_Action item_
Out of the lines below, please list those that hold the string "CreationDate".

Design files in text formats
┌────────

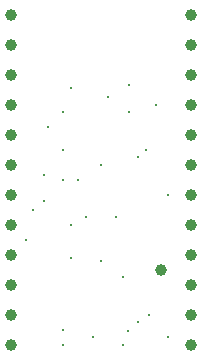
<source format=gbr>
%TF.GenerationSoftware,KiCad,Pcbnew,5.1.6+dfsg1-1~bpo10+1*%
%TF.CreationDate,2020-07-13T20:25:27+00:00*%
%TF.ProjectId,ProMicro_LOG,50726f4d-6963-4726-9f5f-4c4f472e6b69,v1.0*%
%TF.SameCoordinates,Original*%
%TF.FileFunction,Plated,1,2,PTH,Drill*%
%TF.FilePolarity,Positive*%
%FSLAX46Y46*%
G04 Gerber Fmt 4.6, Leading zero omitted, Abs format (unit mm)*
G04 Created by KiCad (PCBNEW 5.1.6+dfsg1-1~bpo10+1) date 2020-07-13 20:25:27*
%MOMM*%
%LPD*%
G01*
G04 APERTURE LIST*
%TA.AperFunction,ViaDrill*%
%ADD10C,0.200000*%
%TD*%
%TA.AperFunction,ViaDrill*%
%ADD11C,0.300000*%
%TD*%
%TA.AperFunction,ComponentDrill*%
%ADD12C,1.000000*%
%TD*%
G04 APERTURE END LIST*
D10*
X-13970000Y8890000D03*
X-12446000Y14351000D03*
X-12446000Y12192000D03*
X-12065000Y18415000D03*
X-10795000Y19685000D03*
X-10795000Y16510000D03*
X-10795000Y13970000D03*
X-10795000Y1270000D03*
X-10795000Y0D03*
X-10160000Y21717000D03*
X-10160000Y10160000D03*
X-10160000Y7366000D03*
X-9525000Y13970000D03*
X-8890000Y10795000D03*
X-8255000Y635000D03*
X-7620000Y15240000D03*
X-7620000Y7112000D03*
X-6350000Y10795000D03*
X-5715000Y5699990D03*
X-5700000Y-15000D03*
X-5334000Y1143000D03*
X-5207000Y21971000D03*
X-5207000Y19685000D03*
X-4445020Y1905020D03*
X-4445000Y15875000D03*
X-3810002Y16509998D03*
X-3556000Y2540000D03*
X-1905000Y12700000D03*
X-1905000Y635000D03*
D11*
X-13335000Y11430000D03*
X-6985000Y20955000D03*
X-2921000Y20320000D03*
D12*
%TO.C,TP1*%
X-2540000Y6350000D03*
%TO.C,A1*%
X-15240000Y27940000D03*
X-15240000Y25400000D03*
X-15240000Y22860000D03*
X-15240000Y20320000D03*
X-15240000Y17780000D03*
X-15240000Y15240000D03*
X-15240000Y12700000D03*
X-15240000Y10160000D03*
X-15240000Y7620000D03*
X-15240000Y5080000D03*
X-15240000Y2540000D03*
X-15240000Y0D03*
X0Y27940000D03*
X0Y25400000D03*
X0Y22860000D03*
X0Y20320000D03*
X0Y17780000D03*
X0Y15240000D03*
X0Y12700000D03*
X0Y10160000D03*
X0Y7620000D03*
X0Y5080000D03*
X0Y2540000D03*
X0Y0D03*
M02*

</source>
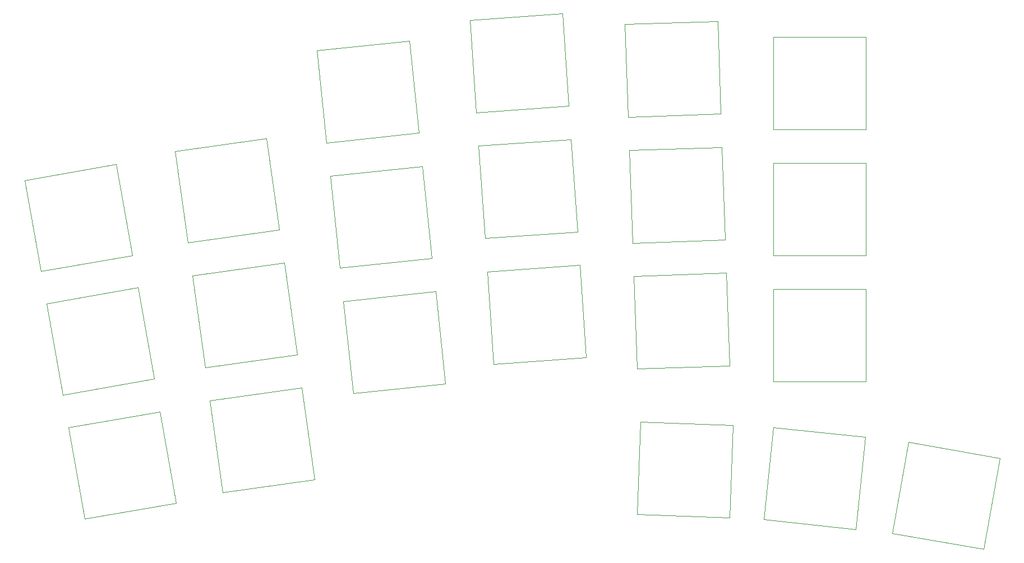
<source format=gbr>
%TF.GenerationSoftware,KiCad,Pcbnew,(6.0.0-0)*%
%TF.CreationDate,2022-01-29T19:54:48+07:00*%
%TF.ProjectId,kibod-01-mirrored,6b69626f-642d-4303-912d-6d6972726f72,rev?*%
%TF.SameCoordinates,Original*%
%TF.FileFunction,Other,ECO2*%
%FSLAX46Y46*%
G04 Gerber Fmt 4.6, Leading zero omitted, Abs format (unit mm)*
G04 Created by KiCad (PCBNEW (6.0.0-0)) date 2022-01-29 19:54:48*
%MOMM*%
%LPD*%
G01*
G04 APERTURE LIST*
%ADD10C,0.100000*%
G04 APERTURE END LIST*
D10*
%TO.C,K-0-0*%
X33039996Y-55584456D02*
X19252687Y-58015531D01*
X19252687Y-58015531D02*
X16821612Y-44228222D01*
X16821612Y-44228222D02*
X30608921Y-41797147D01*
X30608921Y-41797147D02*
X33039996Y-55584456D01*
%TO.C,K-0-1*%
X41416779Y-53683598D02*
X39468356Y-39819845D01*
X53332109Y-37871422D02*
X55280532Y-51735175D01*
X55280532Y-51735175D02*
X41416779Y-53683598D01*
X39468356Y-39819845D02*
X53332109Y-37871422D01*
%TO.C,K-0-2*%
X60941678Y-24634760D02*
X74864985Y-23171361D01*
X74864985Y-23171361D02*
X76328384Y-37094668D01*
X76328384Y-37094668D02*
X62405077Y-38558067D01*
X62405077Y-38558067D02*
X60941678Y-24634760D01*
%TO.C,K-0-3*%
X84979856Y-33989035D02*
X84003265Y-20023138D01*
X84003265Y-20023138D02*
X97969162Y-19046547D01*
X98945753Y-33012444D02*
X84979856Y-33989035D01*
X97969162Y-19046547D02*
X98945753Y-33012444D01*
%TO.C,K-0-4*%
X107921602Y-34673668D02*
X107433009Y-20682197D01*
X121424480Y-20193604D02*
X121913073Y-34185075D01*
X121913073Y-34185075D02*
X107921602Y-34673668D01*
X107433009Y-20682197D02*
X121424480Y-20193604D01*
%TO.C,K-0-5*%
X143849511Y-22586339D02*
X143849511Y-36586339D01*
X129849511Y-22586339D02*
X143849511Y-22586339D01*
X143849511Y-36586339D02*
X129849511Y-36586339D01*
X129849511Y-36586339D02*
X129849511Y-22586339D01*
%TO.C,K-1-0*%
X33916918Y-60446378D02*
X36347993Y-74233687D01*
X36347993Y-74233687D02*
X22560684Y-76664762D01*
X22560684Y-76664762D02*
X20129609Y-62877453D01*
X20129609Y-62877453D02*
X33916918Y-60446378D01*
%TO.C,K-1-1*%
X55983354Y-56736028D02*
X57931777Y-70599781D01*
X44068024Y-72548204D02*
X42119601Y-58684451D01*
X57931777Y-70599781D02*
X44068024Y-72548204D01*
X42119601Y-58684451D02*
X55983354Y-56736028D01*
%TO.C,K-1-2*%
X62932943Y-43580403D02*
X76856250Y-42117004D01*
X76856250Y-42117004D02*
X78319649Y-56040311D01*
X64396342Y-57503710D02*
X62932943Y-43580403D01*
X78319649Y-56040311D02*
X64396342Y-57503710D01*
%TO.C,K-1-3*%
X99298022Y-38050141D02*
X100274613Y-52016038D01*
X100274613Y-52016038D02*
X86308716Y-52992629D01*
X85332125Y-39026732D02*
X99298022Y-38050141D01*
X86308716Y-52992629D02*
X85332125Y-39026732D01*
%TO.C,K-1-4*%
X108586437Y-53712063D02*
X108097844Y-39720592D01*
X122089315Y-39231999D02*
X122577908Y-53223470D01*
X122577908Y-53223470D02*
X108586437Y-53712063D01*
X108097844Y-39720592D02*
X122089315Y-39231999D01*
%TO.C,K-1-5*%
X129849511Y-55636339D02*
X129849511Y-41636339D01*
X143849511Y-41636339D02*
X143849511Y-55636339D01*
X129849511Y-41636339D02*
X143849511Y-41636339D01*
X143849511Y-55636339D02*
X129849511Y-55636339D01*
%TO.C,K-2-0*%
X39655991Y-92994275D02*
X25868682Y-95425350D01*
X37224916Y-79206966D02*
X39655991Y-92994275D01*
X25868682Y-95425350D02*
X23437607Y-81638041D01*
X23437607Y-81638041D02*
X37224916Y-79206966D01*
%TO.C,K-2-1*%
X44770851Y-77549058D02*
X58634604Y-75600635D01*
X46719274Y-91412811D02*
X44770851Y-77549058D01*
X60583027Y-89464388D02*
X46719274Y-91412811D01*
X58634604Y-75600635D02*
X60583027Y-89464388D01*
%TO.C,K-2-2*%
X80310917Y-74985951D02*
X66387610Y-76449350D01*
X64924211Y-62526043D02*
X78847518Y-61062644D01*
X78847518Y-61062644D02*
X80310917Y-74985951D01*
X66387610Y-76449350D02*
X64924211Y-62526043D01*
%TO.C,K-2-3*%
X100626883Y-57053737D02*
X101603474Y-71019634D01*
X101603474Y-71019634D02*
X87637577Y-71996225D01*
X86660986Y-58030328D02*
X100626883Y-57053737D01*
X87637577Y-71996225D02*
X86660986Y-58030328D01*
%TO.C,K-2-4*%
X123242743Y-72261865D02*
X109251272Y-72750458D01*
X109251272Y-72750458D02*
X108762679Y-58758987D01*
X108762679Y-58758987D02*
X122754150Y-58270394D01*
X122754150Y-58270394D02*
X123242743Y-72261865D01*
%TO.C,K-2-5*%
X143849511Y-74686339D02*
X129849511Y-74686339D01*
X143849511Y-60686339D02*
X143849511Y-74686339D01*
X129849511Y-74686339D02*
X129849511Y-60686339D01*
X129849511Y-60686339D02*
X143849511Y-60686339D01*
%TO.C,K-3-3*%
X123770316Y-81254900D02*
X123281723Y-95246371D01*
X123281723Y-95246371D02*
X109290252Y-94757778D01*
X109778845Y-80766307D02*
X123770316Y-81254900D01*
X109290252Y-94757778D02*
X109778845Y-80766307D01*
%TO.C,K-3-4*%
X128363441Y-95506293D02*
X129826840Y-81582986D01*
X143750147Y-83046385D02*
X142286748Y-96969692D01*
X129826840Y-81582986D02*
X143750147Y-83046385D01*
X142286748Y-96969692D02*
X128363441Y-95506293D01*
%TO.C,K-3-5*%
X147790319Y-97581859D02*
X150221394Y-83794550D01*
X164008703Y-86225625D02*
X161577628Y-100012934D01*
X150221394Y-83794550D02*
X164008703Y-86225625D01*
X161577628Y-100012934D02*
X147790319Y-97581859D01*
%TD*%
M02*

</source>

└────────

_Solution for this problem_
%TF.CreationDate,2020-07-13T20:25:27+00:00*%
%TF.CreationDate,2022-01-29T19:54:48+07:00*%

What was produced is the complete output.